La contribution du service de pollinisation par les abeilles mellifères est l’un des facteurs clés de la réussite de nombreuses productions agricoles, et particulièrement des semences oléagineuses.

Plus que jamais, la disponibilité et la qualité des colonies d’abeilles sont des enjeux majeurs de la pollinisation des productions.

C’est pourquoi les professionnels de l’apiculture et du secteur français des semences oléagineuses s’engagent dans une démarche de transparence et de qualité, en signant la Charte de bonnes pratiques agricoles et apicoles en pollinisation.

Cette charte est le résultat d’un travail commun des apiculteurs, agriculteurs-multiplicateurs et semenciers, pour renforcer le dialogue et leur collaboration historique.

Elle formalise leurs engagements réciproques pour une pollinisation de qualité, dans le respect des bonnes pratiques agricoles et apicoles, au bénéfice de tous.

Cette initiative GNIS, ANAMSO, UFS, ITSAP-Institut de l’abeille a été remarquée par le Comité Apicole de FranceAgriMer, chargé par le ministère de l’Agriculture de la mise en œuvre du Plan de développement durable de l’apiculture (PDDA). En effet, la mesure 8.1 du PDDA invite les cultivateurs et les apiculteurs à se rencontrer pour « la rédaction d’une charte du service de pollinisation ».

Le GNIS, l’ANAMSO, l’UFS, l’ITSAP-Institut de l’abeille, et ADA France se félicitent que le ministère de l’Agriculture reconnaisse le caractère exemplaire de leur initiative dans le cadre du PDDA et espèrent pouvoir proposer cette Charte aux différentes filières de production, pour un meilleur service de pollinisation en France.

Cette charte s’inscrit dans l’action www.beewapi.com initiée par le GNIS, l’ANAMSO et l’UFS en partenariat avec l’ITSAP-Institut de l’abeille.
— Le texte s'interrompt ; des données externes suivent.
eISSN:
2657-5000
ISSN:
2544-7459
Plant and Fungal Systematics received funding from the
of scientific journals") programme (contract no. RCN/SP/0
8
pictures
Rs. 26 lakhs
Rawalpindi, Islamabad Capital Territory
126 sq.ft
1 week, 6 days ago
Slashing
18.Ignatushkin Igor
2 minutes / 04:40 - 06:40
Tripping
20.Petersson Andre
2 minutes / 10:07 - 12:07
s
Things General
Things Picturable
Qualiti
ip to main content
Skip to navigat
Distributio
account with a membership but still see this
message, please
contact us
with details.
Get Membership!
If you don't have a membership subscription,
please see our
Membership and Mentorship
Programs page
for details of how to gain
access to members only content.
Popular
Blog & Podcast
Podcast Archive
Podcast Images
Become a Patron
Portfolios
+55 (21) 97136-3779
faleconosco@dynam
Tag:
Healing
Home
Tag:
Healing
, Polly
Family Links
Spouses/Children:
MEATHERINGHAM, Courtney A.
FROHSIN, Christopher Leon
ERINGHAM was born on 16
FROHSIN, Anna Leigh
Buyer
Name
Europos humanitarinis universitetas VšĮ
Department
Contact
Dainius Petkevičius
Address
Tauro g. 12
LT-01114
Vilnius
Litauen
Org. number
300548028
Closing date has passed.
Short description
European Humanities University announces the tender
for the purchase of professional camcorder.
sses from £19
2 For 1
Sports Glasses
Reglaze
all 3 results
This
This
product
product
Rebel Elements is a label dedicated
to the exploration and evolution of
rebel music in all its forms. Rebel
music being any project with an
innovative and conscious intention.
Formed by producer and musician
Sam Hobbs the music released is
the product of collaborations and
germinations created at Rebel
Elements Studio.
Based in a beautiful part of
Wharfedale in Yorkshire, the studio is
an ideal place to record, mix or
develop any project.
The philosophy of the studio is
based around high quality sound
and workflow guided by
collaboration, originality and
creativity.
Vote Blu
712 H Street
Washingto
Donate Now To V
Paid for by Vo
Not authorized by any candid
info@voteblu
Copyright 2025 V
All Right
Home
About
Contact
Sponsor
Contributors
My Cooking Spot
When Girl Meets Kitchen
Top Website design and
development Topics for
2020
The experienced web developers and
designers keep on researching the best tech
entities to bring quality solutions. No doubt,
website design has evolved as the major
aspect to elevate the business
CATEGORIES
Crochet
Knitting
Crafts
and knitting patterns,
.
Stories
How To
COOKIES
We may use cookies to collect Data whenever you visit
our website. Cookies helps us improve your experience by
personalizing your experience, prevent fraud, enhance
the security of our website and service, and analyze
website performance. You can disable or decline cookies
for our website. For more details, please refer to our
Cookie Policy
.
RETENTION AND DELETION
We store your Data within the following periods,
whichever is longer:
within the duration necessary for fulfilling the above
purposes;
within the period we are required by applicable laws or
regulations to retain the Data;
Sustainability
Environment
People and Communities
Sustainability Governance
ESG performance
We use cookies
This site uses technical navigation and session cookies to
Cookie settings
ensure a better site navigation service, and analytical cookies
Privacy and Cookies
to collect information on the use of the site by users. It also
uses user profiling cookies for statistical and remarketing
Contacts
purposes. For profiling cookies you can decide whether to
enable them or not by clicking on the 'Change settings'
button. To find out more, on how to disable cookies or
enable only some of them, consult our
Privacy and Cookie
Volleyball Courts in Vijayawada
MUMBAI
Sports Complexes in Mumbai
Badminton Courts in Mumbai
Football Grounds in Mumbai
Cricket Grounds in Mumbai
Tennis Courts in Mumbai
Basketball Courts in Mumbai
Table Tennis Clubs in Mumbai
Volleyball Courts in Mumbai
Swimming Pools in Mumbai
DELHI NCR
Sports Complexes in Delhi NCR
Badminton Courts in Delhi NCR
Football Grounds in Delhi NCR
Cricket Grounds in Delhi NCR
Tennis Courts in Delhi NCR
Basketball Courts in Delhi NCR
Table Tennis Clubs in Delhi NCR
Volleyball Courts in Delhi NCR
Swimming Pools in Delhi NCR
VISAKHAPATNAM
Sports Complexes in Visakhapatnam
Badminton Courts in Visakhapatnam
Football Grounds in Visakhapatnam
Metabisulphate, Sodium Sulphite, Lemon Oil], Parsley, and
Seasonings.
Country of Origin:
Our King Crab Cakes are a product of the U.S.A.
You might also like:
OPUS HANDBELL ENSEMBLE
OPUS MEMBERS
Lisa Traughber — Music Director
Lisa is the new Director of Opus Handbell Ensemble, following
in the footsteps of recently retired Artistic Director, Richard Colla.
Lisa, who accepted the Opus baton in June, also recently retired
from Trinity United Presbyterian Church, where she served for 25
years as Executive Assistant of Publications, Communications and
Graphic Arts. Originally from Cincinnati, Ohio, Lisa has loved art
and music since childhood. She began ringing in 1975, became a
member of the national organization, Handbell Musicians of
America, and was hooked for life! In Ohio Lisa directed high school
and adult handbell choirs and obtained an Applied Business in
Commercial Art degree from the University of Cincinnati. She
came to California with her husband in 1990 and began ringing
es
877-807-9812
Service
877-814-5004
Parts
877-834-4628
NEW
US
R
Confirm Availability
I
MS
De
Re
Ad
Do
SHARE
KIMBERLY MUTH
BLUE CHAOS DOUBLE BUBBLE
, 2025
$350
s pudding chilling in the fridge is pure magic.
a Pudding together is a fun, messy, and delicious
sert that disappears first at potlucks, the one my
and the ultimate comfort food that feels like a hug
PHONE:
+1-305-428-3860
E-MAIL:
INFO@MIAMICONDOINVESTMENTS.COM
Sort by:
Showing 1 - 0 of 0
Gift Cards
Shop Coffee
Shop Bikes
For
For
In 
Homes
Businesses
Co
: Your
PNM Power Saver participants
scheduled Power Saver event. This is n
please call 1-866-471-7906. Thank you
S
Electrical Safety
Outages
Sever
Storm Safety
L’Association nationale des agriculteurs multiplicateurs de semences oléagineuses (ANAMSO) est la structure dédiée à la production de semences oléagineuses. Depuis 50 ans elle défend les intérêts techniques et économiques des producteurs qu’elle accompagne dans l’exercice de leur métier.

Elle est également chargée de proposer aux pouvoirs publics toutes les mesures utiles qui intéressent la production de semences oléagineuses, de promouvoir et favoriser tous les progrès techniques dans le domaine qui lui est propre.

Le Groupement national interprofessionnel des semences et plants (GNIS) rassemble toutes les parties prenantes de la filière semences française, soit 72 entreprises de sélection, 249 entreprises de production, 17 800 agriculteurs multiplicateurs, 23 000 points de vente ainsi que les utilisateurs, agriculteurs et transformateurs.

L’Institut technique et scientifique de l’apiculture et de la pollinisation (ITSAP-Institut de l’abeille) a pour objectif de concourir au développement de l’apiculture à travers l’expérimentation, la recherche appliquée, l’assistance technique et économique, l’animation, la diffusion et la formation. Il fédère et accompagne les professionnels et les groupements de la filière apicole tout en mettant à leur service son expérience et ses compétences.

ADA France, fédération nationale du réseau du développement apicole, a pour objectif de concourir au développement de l’apiculture, à travers l’appui à l’installation et accompagnement administratif et technique des apiculteurs (actifs, nouveaux installés et porteurs de projets), diffusion de documents et d’informations techniques et économiques, formation continue et de regrouper et animer au plan national, les groupements de développement apicole à vocation professionnelle (ADA).

L’Union française des semenciers (UFS) est l’organisation professionnelle qui représente 130 entreprises semencières implantées en France et qui ont pour activités la création de variétés végétales, la production et la mise en marché de semences pour l’agriculture, les jardins et les paysages.

Interlocuteur de référence pour l’industrie des semences, elle porte la voix de ses adhérents dans une interprofession forte. Au sein des filières, les semenciers participent à la construction d’une activité économique structurée, dynamique, responsable et pérenne.